Digital ID

Digital ID Masuk Agenda Nasional, Presiden Dorong Pembentukan Dewan Kesehatan Finansial

Reporter : Rico
Presiden Prabowo Subianto bertemu dengan Ratu Belanda sekaligus Penasihat Khusus Sekretaris Jenderal PBB untuk Kesehatan Finansial (UNSGSA), Maxima.

TheIndonesiaTimes -Pemerintah berencana membentuk lembaga baru bernama Dewan Nasional Kesejahteraan Keuangan atau Financial Health Council, sebagai bagian dari upaya memperkuat literasi dan kesehatan finansial masyarakat. Inisiatif ini mencuat setelah Presiden Prabowo Subianto bertemu dengan Ratu Belanda sekaligus Penasihat Khusus Sekretaris Jenderal PBB untuk Kesehatan Finansial (UNSGSA), Maxima.

Menteri Koordinator Bidang Perekonomian Airlangga Hartarto menjelaskan bahwa dewan baru tersebut akan melengkapi peran Dewan Nasional Keuangan Inklusif (DNKI). Selain merumuskan kebijakan kesehatan finansial, salah satu agenda utama lembaga ini adalah memperkuat infrastruktur identitas digital atau digital ID untuk sektor keuangan.

Baca juga: HPN 2026: Cak Imin Tegaskan Negara Tak Akan Biarkan Pers Hadapi Disrupsi Digital Sendiri

“Bapak Presiden meminta agar dibentuk Dewan Nasional terkait Kesejahteraan Keuangan, termasuk untuk memperkuat akses masyarakat pada data keuangan yang aman dan mudah digunakan,” kata Airlangga saat memberikan keterangan di Jakarta, Jumat (28/11/2025).

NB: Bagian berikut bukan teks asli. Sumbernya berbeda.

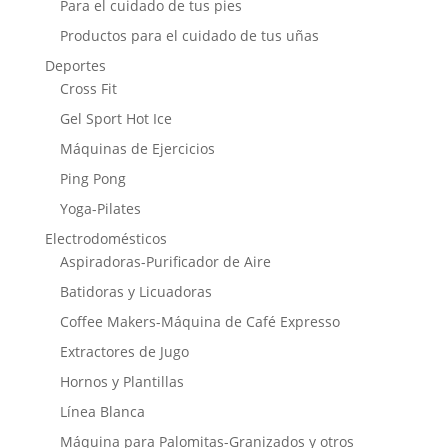
Para el cuidado de tus pies
Productos para el cuidado de tus uñas
Deportes
Cross Fit
Gel Sport Hot Ice
Máquinas de Ejercicios
Ping Pong
Yoga-Pilates
Electrodomésticos
Aspiradoras-Purificador de Aire
Batidoras y Licuadoras
Coffee Makers-Máquina de Café Expresso
Extractores de Jugo
Hornos y Plantillas
Línea Blanca
Máquina para Palomitas-Granizados y otros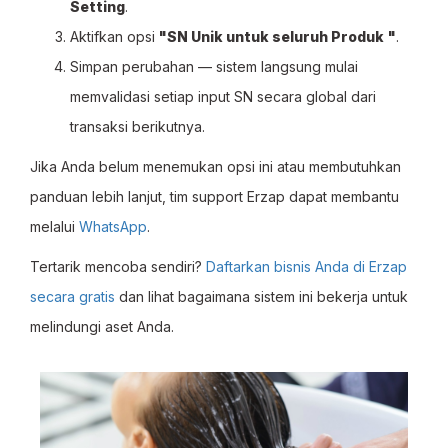
Setting
.
Aktifkan opsi
"SN Unik untuk seluruh Produk
"
.
Simpan perubahan — sistem langsung mulai
memvalidasi setiap input SN secara global dari
transaksi berikutnya.
Jika Anda belum menemukan opsi ini atau membutuhkan
panduan lebih lanjut, tim support Erzap dapat membantu
melalui
WhatsApp
.
Tertarik mencoba sendiri?
Daftarkan bisnis Anda di Erzap
secara gratis
dan lihat bagaimana sistem ini bekerja untuk
melindungi aset Anda.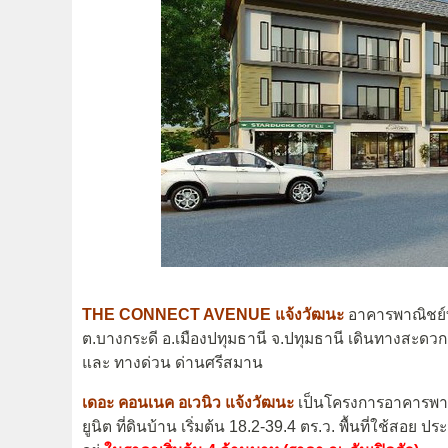
THE CONNECT AVENUE แจ้งวัฒนะ
อาคารพาณิชย์
ต.บางกระดี อ.เมืองปทุมธานี จ.ปทุมธานี เดินทางสะด
และ ทางด่วน ด่านศรีสมาน
เดอะ คอนเนค อเวนิว แจ้งวัฒนะ
เป็นโครงการอาคารพาณิ
ยูนิต ที่ดินบ้าน เริ่มต้น 18.2-39.4 ตร.ว. พื้นที่ใช้สอย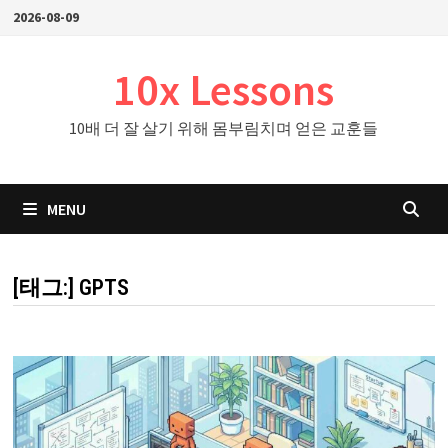
Skip
2026-08-09
to
content
10x Lessons
10배 더 잘 살기 위해 몸부림치며 얻은 교훈들
MENU
[태그:]
GPTS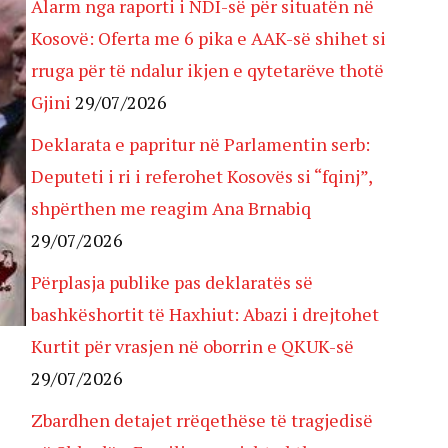
Alarm nga raporti i NDI-së për situatën në
Kosovë: Oferta me 6 pika e AAK-së shihet si
rruga për të ndalur ikjen e qytetarëve thotë
Gjini
29/07/2026
Deklarata e papritur në Parlamentin serb:
Deputeti i ri i referohet Kosovës si “fqinj”,
shpërthen me reagim Ana Brnabiq
29/07/2026
Përplasja publike pas deklaratës së
bashkëshortit të Haxhiut: Abazi i drejtohet
Kurtit për vrasjen në oborrin e QKUK-së
29/07/2026
Zbardhen detajet rrëqethëse të tragjedisë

Menurutnya, kehadiran digital ID menjadi fondasi penting agar masyarakat dapat mengakses layanan keuangan, memantau data pribadi, dan memahami profil risiko secara transparan. “Digital ID akan menjadi kunci. Data harus terbuka, bukan hanya untuk perbankan tetapi juga bagi konsumen. Ini terkait knowledge sharing serta pendalaman di sektor perbankan dan asuransi,” ujar Airlangga.

Digital ID dianggap mampu mengatasi sejumlah persoalan mendasar, termasuk lemahnya literasi keuangan dan maraknya produk pinjaman berisiko tinggi seperti pinjaman online (pinjol). Dengan identitas digital terintegrasi, pemerintah dapat meningkatkan sistem verifikasi, memantau pola penggunaan keuangan, dan memperkuat perlindungan konsumen.

Baca juga: DPR Nilai Rapat Presiden dengan TNI–Polri Bukan Seremoni, Harus Ada Perbaikan Konkret

Airlangga menilai rendahnya pemahaman masyarakat terkait produk keuangan menjadi tantangan serius. Meski tingkat inklusi keuangan Indonesia telah mencapai 92,7 persen, tingkat literasi keuangan baru menyentuh 66,4 persen.

“Banyak program pinjaman dengan risiko tinggi yang beredar, termasuk pinjol ilegal. Monitoring pemerintah menjadi penting, dan digital ID akan memperkuat itu. Ini yang ingin kami dorong melalui Financial Health Council,” tegasnya.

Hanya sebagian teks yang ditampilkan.